Gut Check: How Do Caterpillars Walk?


The question isn’t why did the caterpillar cross the road but how? Researchers have discovered that at least one species of caterpillar precedes each step with a thrust of its gut. The finding points to an entirely new mode of animal locomotion and could lead researchers to develop new robotic tools for exploration and medicine.

Caterpillars don’t have a bone in their body. They move by squeezing muscles in sequence in an undulating wave motion. It is easy enough to observe from the outside, but Michael Simon, then a graduate student at Tufts University wanted to know what was happening on the inside. Simon decided he needed to X-ray a caterpillar as it crawled.

That isn’t as easy as it sounds. Because caterpillars don’t have bones, they can’t be X-rayed by conventional machines. So Simon and his group took the caterpillars to a special, X-ray-producing particle accelerator at Argonne National Laboratory in Illinois. They also brought a tiny, custom-built caterpillar treadmill.

“We put our caterpillar on top that treadmill in this big, shiny star trek room,” Simon says. Then came the really tricky part. “You’d be very surprised how difficult it is to make a caterpillar crawl when it doesn’t want to.”

Gut Thrusts

When the caterpillar finally did get moving, Simon and his advisor Barry Trimmer saw something really unusual. Just at the start of the caterpillar’s step, something on its inside swayed forward. “Eventually we were able to establish that we were watching the gut moving back and forth,” Simon says.

The team believes that this is an entirely new form of animal movement. They say they are unaware of any other animal where the insides move before the outsides do.

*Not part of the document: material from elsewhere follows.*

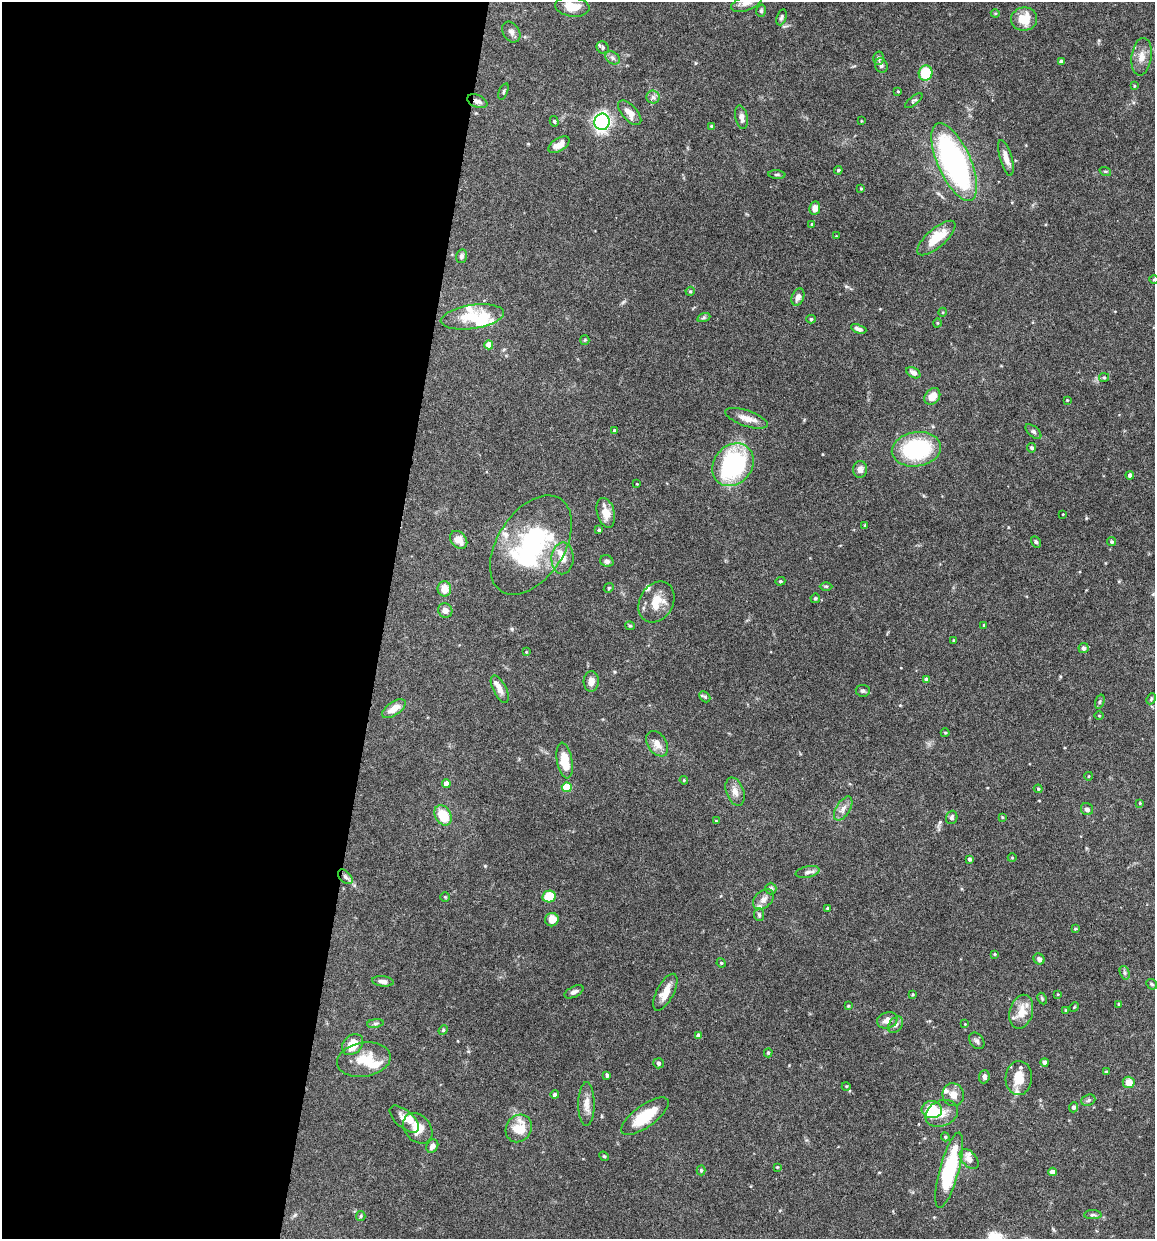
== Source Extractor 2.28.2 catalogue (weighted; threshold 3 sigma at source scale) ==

Their results appear in the August issue of the journal Current Biology.

“It’s a whole different solution to the problem of locomotion,” says Michael LaBarbera, who studies invertebrate movement at the University of Chicago and was not involved in the study. “For geeks like me and, you know, 100 of my closest friends, this is really, deeply interesting.”

LaBarbera says he’s not entirely clear what the caterpillar is doing. It could be that it’s shifting its center of mass before each step. Or perhaps the thrust is aiding its primitive circulatory system. Nor is it clear whether the movement is unique to this species of caterpillar Manduca sexta, or common across the entire caterpillar world. “Like any really interesting paper, it opens up more questions than it answers,” LaBarbera says.

‘An Eating Machine’

Some scientists believe the gut thrust may not have anything to do with movement, at least not directly. “I don’t entirely buy the message,” says John Brackenbury, a professor at the University of Cambridge in the U.K. Brackenbury says that the move may be designed to protect the gut while the caterpillar is walking.

Simon agrees that protecting the gut is a distinct possibility. “The whole point of the caterpillar is it’s an eating machine,” he says. “Anything that interferes with either of those functions is a disadvantage.”

It’s not just an academic debate. The Trimmer Lab where Simon works would like to eventually develop robots from the caterpillar model. They could work as new super-soft endoscopes for probing the inside of the human body, or as search and rescue machines.

For his part, Simon says that the caterpillar has taught him that new findings can come from almost anywhere. “There are still opportunities for discovery even in the most humble of places,” he says.